The Art of Becoming Unstuck

Contempt

ALIENATION / PLAY

Leo Bersani wrote that ‘contempt cements the couple’.  What seems paradoxical is revealed to be a most powerful form of bonding. Contempt makes somebody or something a strange object of desire. To feel contempt is almost to feast on someone. What a loss it can feel when someone contemptible slips out of sight.

If contempt plays a large part in your life it may have come as an answer to your panicked sense of alienation. A sense of not being part of things, of being disconnected. Feeling kept at a distance, unable to play life’s game you look for a loser who can take the brunt of your despair. More than likely you’ll bond through contempt, too.

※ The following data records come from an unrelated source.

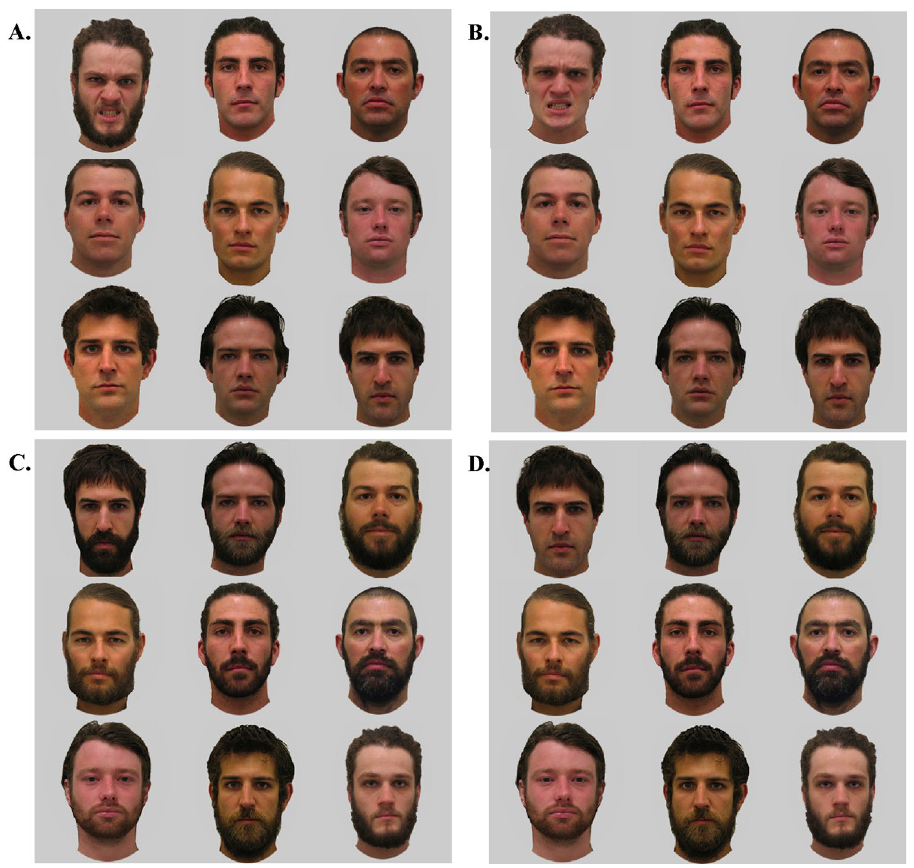
Figure 6. Example of four arrays from trials in Study 3. ( A) A bearded target angry face (top left face) in a uniformly clean-shaven background of neutral faces. ( B) Clean-shaven angry target (top left face) in a uniformly clean-shaven background of neutral faces. ( C) Non-target trial of uniformly bearded neutral faces. ( D) Non- target trial containing clean-shaven foil (top left face) in uniformly bearded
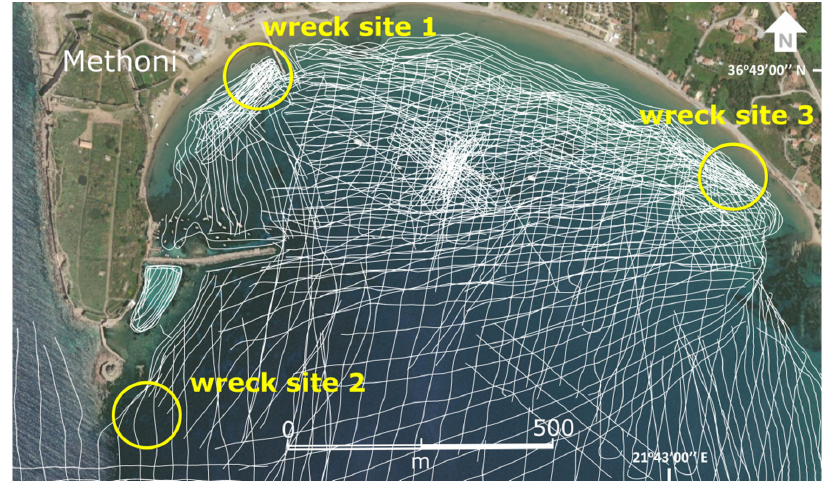
Figure 2. The marine geophysical survey track lines. Background map data source: Esri, Digital- Globe, GeoEye, Earthstar Geographics, CNES/Airbus DS, USDA, USGS, AeroGRID, IGN and the GIS User Community.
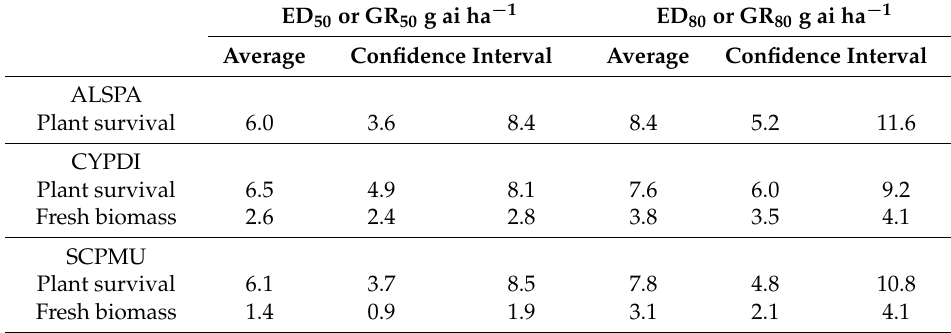
Average values and 95% Confidence Intervals presented here were estimated with a bootstrap procedure and considering only the populations that are still susceptible to ALS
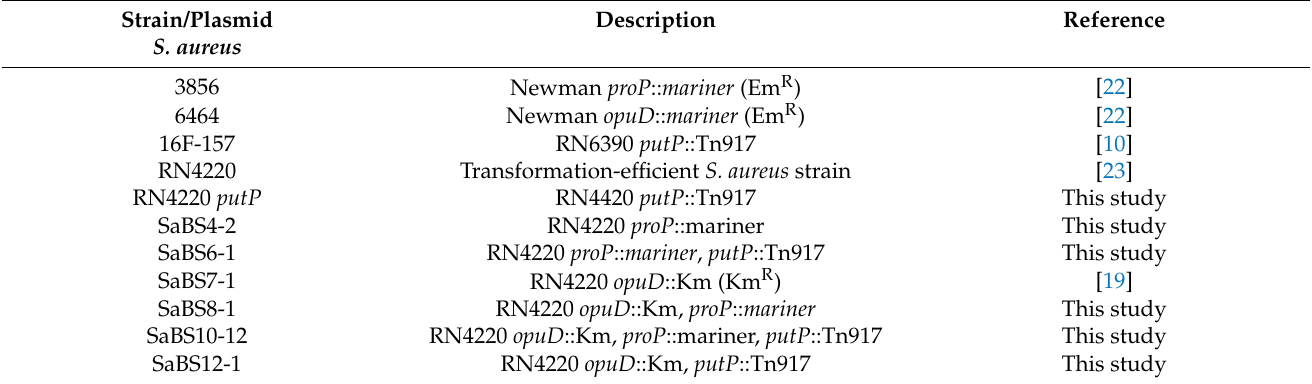
Table 1. Bacterial strains used in the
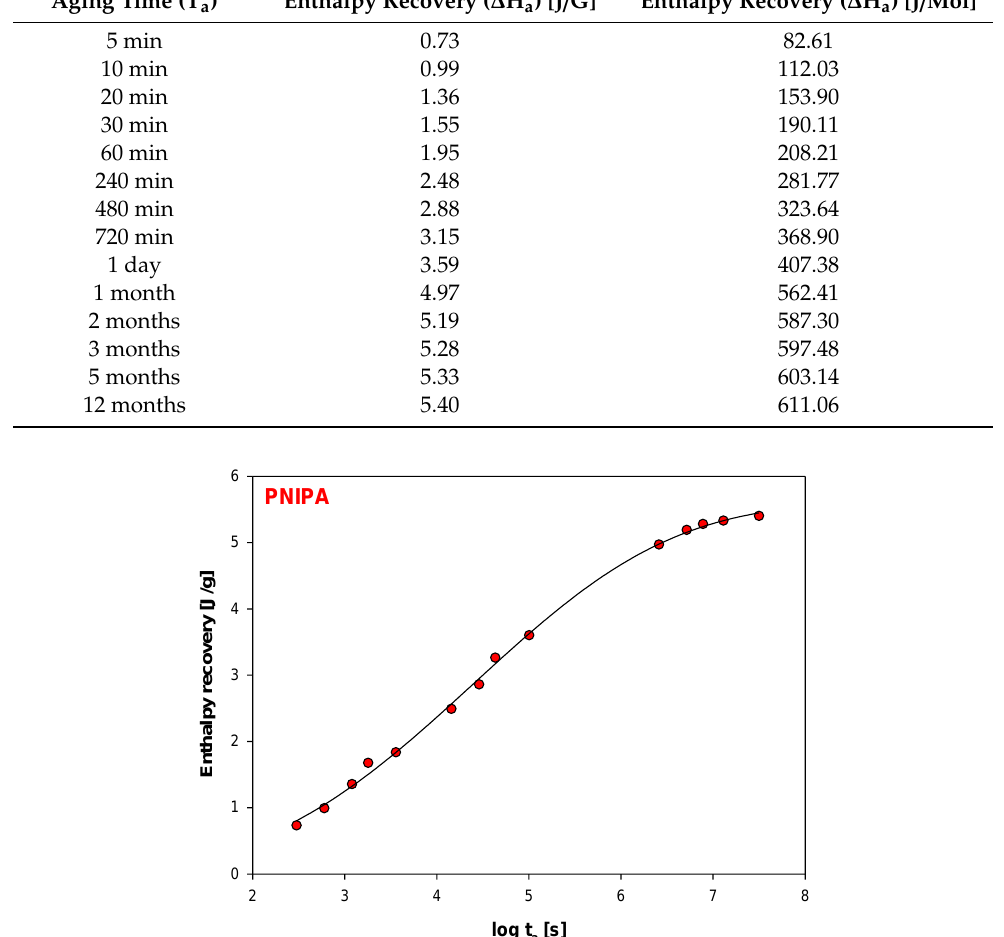
Figure 8. Changes of enthalpy recovery versus logarithmic function of aging time (R 2 = 0.9984).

Contempt allows politics to find an enemy: left hates right; right hates left. If you’ve ever been politically active you’ll have memories of meetings where someone or something on ‘your own side’ was savaged for not being right or left enough. Politics all too easily becomes a feast of individuals attacking those closest to them.

Bonding through contempt is like keeping a menacing beast. Take your eye off it and it will savage you. Groups who pass time lacerating others will rip into one of their own for the tiniest of reasons – and especially if somebody does something that might threaten them to feel ashamed.

Contempt is a terrible, violent anaesthetic to shame.

Fortunately contempt is easy to get out of your life. To quote Bob Newhart: ‘STOP IT’.

Then you may feel your shame, which will probably feel almost unbearable, until you realise (and this kind of epiphany can change everything) where that shame comes from. Talk to someone who doesn’t welcome contempt. It doesn’t need to be a therapist (the world of psychotherapy is as shot through with contempt as anywhere else).

Buzz: don’t disappear

HESITATION / PANIC

If you tend to zone out and lose track of time set your phone to buzz, beep or otherwise gently remind you to stay present every ten minutes or so. This is likely to feel irritating, but stick with it for a week and see what life feels like. The uncertain sense of coming and going in life, in and out of the present, is tiring and sometimes shocking. It breaks life up, makes concentration hard and may even get you misdiagnosed as having ADHD. You have been dissociating. It’s time to remain more present in your life. Alienation and hesitation go together with this kind of a problem. But I might also say that dissociation is likely to trouble anybody who’s had the odd shock.